Weird Object Zooming by Earth Wednesday is Likely an Asteroid
This image of the small asteroid 2010 AL30 was taken in Jan. 11, 2010, when the space rock was discovered, by astronomers at the Skylive-Grove Creek Observatory in Australia. It was released by the Remanzacco Observatory. (Image credit: Ernesto Guido/Giovanni Sostero/Remanzacco Observatory.)

This story was updated at 7:33 p.m. ET.

A weird object that left some observers wondering if it was a piece of space junk is most likely just a small asteroid, and will zoom close by Earth Wednesday, NASA scientists say. It may be visible to seasoned amateur astronomers as it passes harmlessly by the planet.

The space rock won't hit the Earth, but it will make its closest approach at 7:45 a.m. EST (1245 GMT) when it comes within 80,000 miles (130,000 km) of our planet. That's nearly one-third the distance between the Earth the moon.

"I looked at this object closely yesterday morning and concluded that this object is probably not artificial," said Paul Chodas, a scientist at NASA's Near-Earth Object Office at the Jet Propulsion Laboratory in Pasadena, Calif.

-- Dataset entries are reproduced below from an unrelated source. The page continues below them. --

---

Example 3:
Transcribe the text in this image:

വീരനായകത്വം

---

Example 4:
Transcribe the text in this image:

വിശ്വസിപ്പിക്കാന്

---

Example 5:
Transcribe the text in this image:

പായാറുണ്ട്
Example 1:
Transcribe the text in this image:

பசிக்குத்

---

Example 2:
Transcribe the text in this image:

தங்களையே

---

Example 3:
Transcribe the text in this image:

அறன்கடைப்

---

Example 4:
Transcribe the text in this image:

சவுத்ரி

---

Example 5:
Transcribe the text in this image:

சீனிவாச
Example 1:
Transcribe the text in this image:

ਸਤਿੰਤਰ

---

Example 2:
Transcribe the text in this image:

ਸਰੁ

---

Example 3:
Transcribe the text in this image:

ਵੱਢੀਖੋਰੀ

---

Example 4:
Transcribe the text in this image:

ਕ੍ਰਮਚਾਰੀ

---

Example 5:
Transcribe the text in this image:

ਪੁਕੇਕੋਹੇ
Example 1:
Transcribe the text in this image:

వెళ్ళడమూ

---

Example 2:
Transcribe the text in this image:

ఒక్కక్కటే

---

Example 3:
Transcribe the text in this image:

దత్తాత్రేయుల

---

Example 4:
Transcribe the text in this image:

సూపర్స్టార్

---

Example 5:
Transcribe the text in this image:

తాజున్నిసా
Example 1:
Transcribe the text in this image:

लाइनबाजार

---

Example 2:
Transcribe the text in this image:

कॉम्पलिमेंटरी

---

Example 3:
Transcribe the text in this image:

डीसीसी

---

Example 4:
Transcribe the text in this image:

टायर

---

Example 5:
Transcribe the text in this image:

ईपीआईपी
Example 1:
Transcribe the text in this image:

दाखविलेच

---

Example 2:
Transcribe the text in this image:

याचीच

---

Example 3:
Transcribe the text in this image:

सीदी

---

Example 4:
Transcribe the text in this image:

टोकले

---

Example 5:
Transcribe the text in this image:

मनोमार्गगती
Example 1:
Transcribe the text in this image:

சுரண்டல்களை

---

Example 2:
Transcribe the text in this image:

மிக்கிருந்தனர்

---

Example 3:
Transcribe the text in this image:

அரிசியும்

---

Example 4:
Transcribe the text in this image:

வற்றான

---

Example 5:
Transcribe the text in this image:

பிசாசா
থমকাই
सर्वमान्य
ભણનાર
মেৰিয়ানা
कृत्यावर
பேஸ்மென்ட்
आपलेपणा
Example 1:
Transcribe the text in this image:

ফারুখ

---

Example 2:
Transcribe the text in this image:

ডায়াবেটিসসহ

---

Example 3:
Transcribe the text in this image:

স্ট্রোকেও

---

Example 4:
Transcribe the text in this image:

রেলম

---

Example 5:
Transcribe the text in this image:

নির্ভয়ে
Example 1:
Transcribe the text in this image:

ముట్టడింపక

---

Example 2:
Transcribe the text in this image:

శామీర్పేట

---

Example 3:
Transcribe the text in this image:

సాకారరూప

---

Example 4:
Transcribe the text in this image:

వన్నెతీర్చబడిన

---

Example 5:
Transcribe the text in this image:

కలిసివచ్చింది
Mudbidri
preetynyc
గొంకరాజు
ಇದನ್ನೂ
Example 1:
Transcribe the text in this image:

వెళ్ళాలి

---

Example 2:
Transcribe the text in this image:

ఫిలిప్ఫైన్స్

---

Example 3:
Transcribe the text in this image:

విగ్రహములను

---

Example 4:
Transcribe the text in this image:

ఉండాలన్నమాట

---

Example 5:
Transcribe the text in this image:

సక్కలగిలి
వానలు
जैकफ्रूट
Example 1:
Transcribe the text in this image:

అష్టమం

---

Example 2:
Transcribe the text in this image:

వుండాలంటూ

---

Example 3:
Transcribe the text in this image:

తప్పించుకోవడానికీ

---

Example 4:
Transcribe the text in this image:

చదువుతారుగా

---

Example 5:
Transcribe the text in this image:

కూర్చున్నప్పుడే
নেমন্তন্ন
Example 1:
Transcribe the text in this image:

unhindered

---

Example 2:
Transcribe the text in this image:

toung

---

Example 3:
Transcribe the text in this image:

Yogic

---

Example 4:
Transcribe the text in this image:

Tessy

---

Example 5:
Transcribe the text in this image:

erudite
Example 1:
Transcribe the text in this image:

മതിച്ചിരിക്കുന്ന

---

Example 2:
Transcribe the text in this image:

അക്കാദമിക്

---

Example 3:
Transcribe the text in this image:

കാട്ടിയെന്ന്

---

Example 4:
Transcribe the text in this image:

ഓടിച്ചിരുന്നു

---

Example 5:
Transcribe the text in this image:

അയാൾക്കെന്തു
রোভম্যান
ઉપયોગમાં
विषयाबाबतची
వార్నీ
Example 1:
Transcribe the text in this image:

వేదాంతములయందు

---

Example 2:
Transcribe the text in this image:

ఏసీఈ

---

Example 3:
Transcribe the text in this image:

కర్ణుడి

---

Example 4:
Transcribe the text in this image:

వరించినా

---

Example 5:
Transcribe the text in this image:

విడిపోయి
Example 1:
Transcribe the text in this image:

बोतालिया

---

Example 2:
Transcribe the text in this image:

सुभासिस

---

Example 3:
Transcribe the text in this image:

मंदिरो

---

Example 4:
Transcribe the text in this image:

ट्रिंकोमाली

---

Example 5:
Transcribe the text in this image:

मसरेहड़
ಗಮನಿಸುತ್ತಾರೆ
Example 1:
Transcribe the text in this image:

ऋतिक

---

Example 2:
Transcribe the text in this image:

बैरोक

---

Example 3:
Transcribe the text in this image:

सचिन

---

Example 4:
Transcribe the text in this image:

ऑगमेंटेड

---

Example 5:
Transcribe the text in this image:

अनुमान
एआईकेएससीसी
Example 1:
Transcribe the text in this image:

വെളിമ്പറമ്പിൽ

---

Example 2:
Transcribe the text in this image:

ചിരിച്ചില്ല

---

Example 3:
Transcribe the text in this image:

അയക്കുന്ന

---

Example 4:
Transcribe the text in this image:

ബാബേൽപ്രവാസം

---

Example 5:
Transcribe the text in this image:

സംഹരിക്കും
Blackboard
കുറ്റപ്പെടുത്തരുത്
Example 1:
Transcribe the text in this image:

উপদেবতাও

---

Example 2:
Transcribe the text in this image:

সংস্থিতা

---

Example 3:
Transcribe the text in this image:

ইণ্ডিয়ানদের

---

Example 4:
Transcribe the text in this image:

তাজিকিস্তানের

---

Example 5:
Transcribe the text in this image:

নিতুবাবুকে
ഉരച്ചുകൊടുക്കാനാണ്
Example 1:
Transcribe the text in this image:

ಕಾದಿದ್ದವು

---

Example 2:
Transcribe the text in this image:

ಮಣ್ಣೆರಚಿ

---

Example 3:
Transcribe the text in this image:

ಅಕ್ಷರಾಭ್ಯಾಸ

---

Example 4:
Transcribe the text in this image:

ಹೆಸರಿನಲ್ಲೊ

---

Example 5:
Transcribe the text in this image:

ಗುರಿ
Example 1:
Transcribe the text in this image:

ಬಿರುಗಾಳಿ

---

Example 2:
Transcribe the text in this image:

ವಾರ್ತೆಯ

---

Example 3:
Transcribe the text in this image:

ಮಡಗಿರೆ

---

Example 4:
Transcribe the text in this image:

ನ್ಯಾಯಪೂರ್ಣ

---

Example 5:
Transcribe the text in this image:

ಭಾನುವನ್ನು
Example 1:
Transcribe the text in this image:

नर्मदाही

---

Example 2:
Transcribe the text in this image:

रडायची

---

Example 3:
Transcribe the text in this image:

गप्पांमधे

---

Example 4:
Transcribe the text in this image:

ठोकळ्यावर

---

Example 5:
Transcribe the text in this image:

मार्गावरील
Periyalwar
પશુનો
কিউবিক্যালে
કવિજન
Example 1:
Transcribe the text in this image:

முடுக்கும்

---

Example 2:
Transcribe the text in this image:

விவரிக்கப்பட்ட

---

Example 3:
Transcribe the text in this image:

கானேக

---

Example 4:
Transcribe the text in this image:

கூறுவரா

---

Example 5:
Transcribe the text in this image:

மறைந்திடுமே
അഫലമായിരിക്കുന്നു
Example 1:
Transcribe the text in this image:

But Chodas said the asteroid's trajectory is not the kind used to transfer spacecraft out of Earth's orbit, nor is the space rock followed by other objects that escaped from Earth or lunar space. The asteroid was also far from Earth during the Apollo lunar missions of the late 1960s and 1970s, when many spacecraft were launched into the space near the moon, Chodas said.